Il presidente cinese Xi Jinping ha replicato affermando che “le attuali sfide che l’Europa si trova ad affrontare non sono causate dalla Cina” e ha criticato le tendenze al disaccoppiamento economico, affermando che esse “produrranno solo isolamento”. Nonostante le divergenze, sono stati firmati alcuni accordi. Una dichiarazione congiunta prevede la cooperazione tra UE e Cina per contrastare il cambiamento climatico, con impegni su transizione energetica, riduzione delle emissioni di metano, sviluppo dei mercati del carbonio e tecnologie verdi. Inoltre, è stato avviato un meccanismo per facilitare l’accesso delle aziende europee alle terre rare, minerali strategici su cui la Cina detiene un quasi-monopolio. Non è stata invece fornita risposta alla richiesta dell’UE di affrontare il deficit commerciale di 300 miliardi di euro e di rafforzare i consumi interni cinesi per ridurre la dipendenza dalle esportazioni.

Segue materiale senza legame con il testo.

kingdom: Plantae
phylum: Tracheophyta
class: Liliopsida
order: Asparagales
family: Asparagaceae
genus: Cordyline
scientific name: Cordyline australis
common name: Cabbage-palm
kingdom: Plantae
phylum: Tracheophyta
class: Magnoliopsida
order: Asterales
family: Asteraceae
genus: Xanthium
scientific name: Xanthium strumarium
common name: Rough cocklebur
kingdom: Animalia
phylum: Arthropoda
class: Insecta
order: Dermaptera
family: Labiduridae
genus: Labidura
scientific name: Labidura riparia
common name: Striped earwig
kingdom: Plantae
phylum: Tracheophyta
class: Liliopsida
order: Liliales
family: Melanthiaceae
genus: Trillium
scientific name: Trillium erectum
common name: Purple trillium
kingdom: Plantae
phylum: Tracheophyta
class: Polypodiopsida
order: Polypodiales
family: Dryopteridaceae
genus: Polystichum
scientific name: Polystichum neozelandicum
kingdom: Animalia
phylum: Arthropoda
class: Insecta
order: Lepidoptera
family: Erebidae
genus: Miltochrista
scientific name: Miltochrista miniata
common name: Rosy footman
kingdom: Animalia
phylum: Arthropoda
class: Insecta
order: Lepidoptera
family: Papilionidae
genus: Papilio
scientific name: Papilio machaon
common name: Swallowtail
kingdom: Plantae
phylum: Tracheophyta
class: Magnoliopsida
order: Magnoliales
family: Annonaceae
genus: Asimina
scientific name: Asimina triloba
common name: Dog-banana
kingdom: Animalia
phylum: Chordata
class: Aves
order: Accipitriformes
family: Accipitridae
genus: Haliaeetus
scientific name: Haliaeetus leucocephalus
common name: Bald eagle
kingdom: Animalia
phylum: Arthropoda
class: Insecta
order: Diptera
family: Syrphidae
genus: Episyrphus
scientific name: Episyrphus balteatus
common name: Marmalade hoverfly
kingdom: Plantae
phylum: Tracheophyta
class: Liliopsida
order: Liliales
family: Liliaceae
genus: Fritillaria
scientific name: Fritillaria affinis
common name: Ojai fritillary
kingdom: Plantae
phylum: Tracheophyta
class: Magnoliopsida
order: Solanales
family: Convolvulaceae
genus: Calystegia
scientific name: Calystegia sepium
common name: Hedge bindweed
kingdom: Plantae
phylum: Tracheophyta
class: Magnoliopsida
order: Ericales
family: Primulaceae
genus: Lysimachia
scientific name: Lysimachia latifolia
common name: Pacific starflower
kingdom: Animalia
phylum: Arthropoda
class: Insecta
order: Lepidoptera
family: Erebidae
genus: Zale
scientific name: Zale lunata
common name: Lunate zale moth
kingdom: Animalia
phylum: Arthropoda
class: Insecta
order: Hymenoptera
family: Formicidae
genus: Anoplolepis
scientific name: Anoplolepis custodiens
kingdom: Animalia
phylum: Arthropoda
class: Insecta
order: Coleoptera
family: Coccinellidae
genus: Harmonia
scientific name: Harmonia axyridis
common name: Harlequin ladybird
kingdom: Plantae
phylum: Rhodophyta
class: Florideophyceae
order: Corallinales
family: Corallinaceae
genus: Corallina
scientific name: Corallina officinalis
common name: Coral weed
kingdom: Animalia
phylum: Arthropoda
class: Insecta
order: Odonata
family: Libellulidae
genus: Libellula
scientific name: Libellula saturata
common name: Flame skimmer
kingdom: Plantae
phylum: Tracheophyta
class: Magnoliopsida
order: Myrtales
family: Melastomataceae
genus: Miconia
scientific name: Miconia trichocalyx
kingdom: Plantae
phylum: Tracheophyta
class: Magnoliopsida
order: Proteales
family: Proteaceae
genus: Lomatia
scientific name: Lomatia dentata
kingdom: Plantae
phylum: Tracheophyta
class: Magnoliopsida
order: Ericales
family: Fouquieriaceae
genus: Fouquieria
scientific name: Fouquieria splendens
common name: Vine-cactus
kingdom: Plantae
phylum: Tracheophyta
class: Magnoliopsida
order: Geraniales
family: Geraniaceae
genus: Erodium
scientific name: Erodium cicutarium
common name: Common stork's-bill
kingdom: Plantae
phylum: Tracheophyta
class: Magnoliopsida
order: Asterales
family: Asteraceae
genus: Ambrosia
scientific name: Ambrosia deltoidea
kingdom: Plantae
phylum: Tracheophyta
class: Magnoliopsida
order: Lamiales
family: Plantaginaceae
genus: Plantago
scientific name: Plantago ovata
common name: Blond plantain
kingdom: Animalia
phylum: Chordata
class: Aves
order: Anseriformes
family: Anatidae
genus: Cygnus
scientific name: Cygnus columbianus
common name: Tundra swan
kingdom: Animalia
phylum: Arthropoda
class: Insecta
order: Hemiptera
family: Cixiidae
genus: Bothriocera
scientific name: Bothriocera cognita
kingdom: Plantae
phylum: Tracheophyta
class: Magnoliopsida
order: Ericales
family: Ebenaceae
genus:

Infine, negli Stati Uniti si è registrato un nuovo scontro tra Donald Trump e il governatore della Federal Reserve, Jerome Powell. Come riportano CBS e Les Echos, il confronto è avvenuto durante una visita alla sede della Fed a Washington, dove è in corso un progetto di ristrutturazione di due edifici. Trump ha criticato l’aumento dei costi del progetto, saliti da 1,9 a 2,5 miliardi di dollari, sostenendo che la cifra reale sarebbe di 3,1 miliardi. Ha inoltre insinuato la costruzione di un “terzo edificio”, affermazione smentita da Powell, che ha precisato come l’edificio Martin, menzionato da Trump, fosse parte del progetto originario e completato da cinque anni.
Pur non ribadendo l’intenzione di licenziare Powell, Trump ha dichiarato: “Mi piacerebbe vederlo completato. È una cosa complessa che poteva essere semplificata”. Ha anche aggiunto di sentirsi “bene” riguardo al rapporto con Powell, ma ha nuovamente insistito sulla necessità di abbassare i tassi d’interesse. Il contrasto tra i due dura da anni: Trump in passato ha definito Powell “stupido” e “odiatore di Trump”, e ha più volte chiesto un cambio di linea sulla politica monetaria. La rimozione del governatore della Fed comprometterebbe l’indipendenza dell’istituzione e potrebbe avere conseguenze significative sui mercati.